Closing thoughts: We should rejoice when God is exalted
Now I find it interesting upon viewing these two Psalms that we find reference to joy over the fact that God is being exalted in the lifting up of His glory before the people. Psalm 47:1 begins by saying: "O clap your hands, all peoples;Shout to God with the voice of joy." Psalm 68:32-35 ends Psalm 68 with these words - "Sing to God, O kingdoms of the earth,Sing praises to the Lord, Selah. 33 To Him who rides upon the highest heavens, which are from ancient times; Behold, He speaks forth with His voice, a mighty voice. 34 Ascribe strength to God; His majesty is over Israel And His strength is in the skies. 35 O God, You are awesome from Your sanctuary. The God of Israel Himself gives strength and power to the people. Blessed be God!" 

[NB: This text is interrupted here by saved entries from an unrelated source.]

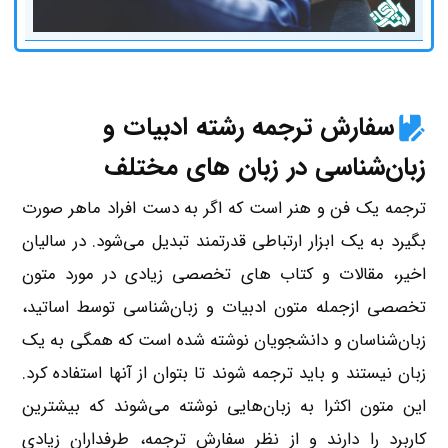
سفارش ترجمه رشته ادبیات و
زبان‌شناسی در زبان های مختلف
ترجمه یک فن و هنر است که اگر به دست افراد ماهر صورت
بگیرد به یک ابزار ارتباطی قدرتمند تبدیل می‌شود. در سالیان
اخیر، مقالات و کتاب های تخصصی زیادی در مورد متون
تخصصی ازجمله متون ادبیات و زبان‌شناسی توسط اساتید،
زبان‌شناسان و دانشجویان نوشته شده است که همگی به یک
زبان نیستند و باید ترجمه شوند تا بتوان از آنها استفاده کرد.
این متون اکثرا به زبان‌هایی نوشته می‌شوند که بیشترین
کاربرد را دارند و از نظر سفارش ترجمه، طرفداران زیادی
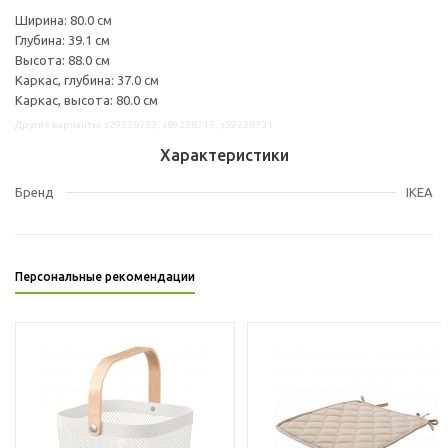
Ширина: 80.0 см
Глубина: 39.1 см
Высота: 88.0 см
Каркас, глубина: 37.0 см
Каркас, высота: 80.0 см
Другие варианты: s29238723, s89238715, s59238731
Характеристики
Бренд
IKEA
Персональные рекомендации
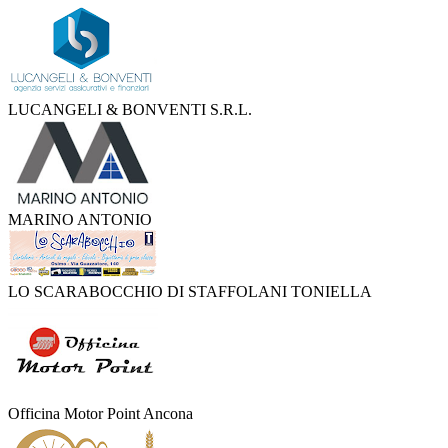
LUCANGELI & BONVENTI S.R.L.
MARINO ANTONIO
LO SCARABOCCHIO DI STAFFOLANI TONIELLA
Officina Motor Point Ancona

As we consider these Old Testament shadows and predictions of the Ascension, we have cause to rejoice over the fact that now we can read about the substance and fulfillment of those marvelous truths. This idea of joy and God's exaltation is clearly shown in how the disciples respond to Jesus' ascension in Luke 24:51-53 "While He was blessing them, He parted from them and was carried up into heaven. 52 And they, after worshiping Him, returned to Jerusalem with great joy, 53 and were continually in the temple praising God."

May we pray and ask the Holy Spirit to stir our hearts to rejoice and marvel over the ascended glory of our Lord Jesus Christ.

1. Charles Spurgeon. Treasure of David, Volume One. Associated Publishers and Authors. 1970. Page 395.